BEGIN Given data
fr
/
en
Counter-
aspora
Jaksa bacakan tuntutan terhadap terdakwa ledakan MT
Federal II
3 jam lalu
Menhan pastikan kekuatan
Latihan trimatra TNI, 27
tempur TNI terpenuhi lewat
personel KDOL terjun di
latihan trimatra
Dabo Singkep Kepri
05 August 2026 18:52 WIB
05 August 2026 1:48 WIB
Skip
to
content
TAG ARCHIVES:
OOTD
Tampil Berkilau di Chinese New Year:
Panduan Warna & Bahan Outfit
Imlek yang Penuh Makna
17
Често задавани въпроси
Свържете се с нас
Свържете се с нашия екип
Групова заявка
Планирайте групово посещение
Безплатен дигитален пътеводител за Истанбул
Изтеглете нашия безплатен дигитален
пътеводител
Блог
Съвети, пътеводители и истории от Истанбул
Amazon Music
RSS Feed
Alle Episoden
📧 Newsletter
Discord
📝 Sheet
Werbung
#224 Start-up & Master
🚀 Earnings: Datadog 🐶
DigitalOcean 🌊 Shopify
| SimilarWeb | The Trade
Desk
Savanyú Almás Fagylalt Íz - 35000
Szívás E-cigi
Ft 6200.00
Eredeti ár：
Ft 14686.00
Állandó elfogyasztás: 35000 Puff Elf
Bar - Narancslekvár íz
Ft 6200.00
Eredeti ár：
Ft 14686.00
END Given data
### [Your goal]
None of the records may be omitted or altered when they are given again.

### [Reply]
fr
/
en
Counter-
aspora
Jaksa bacakan tuntutan terhadap terdakwa ledakan MT
Federal II
3 jam lalu
Menhan pastikan kekuatan
Latihan trimatra TNI, 27
tempur TNI terpenuhi lewat
personel KDOL terjun di
latihan trimatra
Dabo Singkep Kepri
05 August 2026 18:52 WIB
05 August 2026 1:48 WIB
Skip
to
content
TAG ARCHIVES:
OOTD
Tampil Berkilau di Chinese New Year:
Panduan Warna & Bahan Outfit
Imlek yang Penuh Makna
17
Често задавани въпроси
Свържете се с нас
Свържете се с нашия екип
Групова заявка
Планирайте групово посещение
Безплатен дигитален пътеводител за Истанбул
Изтеглете нашия безплатен дигитален
пътеводител
Блог
Съвети, пътеводители и истории от Истанбул
Amazon Music
RSS Feed
Alle Episoden
📧 Newsletter
Discord
📝 Sheet
Werbung
#224 Start-up & Master
🚀 Earnings: Datadog 🐶
DigitalOcean 🌊 Shopify
| SimilarWeb | The Trade
Desk
Savanyú Almás Fagylalt Íz - 35000
Szívás E-cigi
Ft 6200.00
Eredeti ár：
Ft 14686.00
Állandó elfogyasztás: 35000 Puff Elf
Bar - Narancslekvár íz
Ft 6200.00
Eredeti ár：
Ft 14686.00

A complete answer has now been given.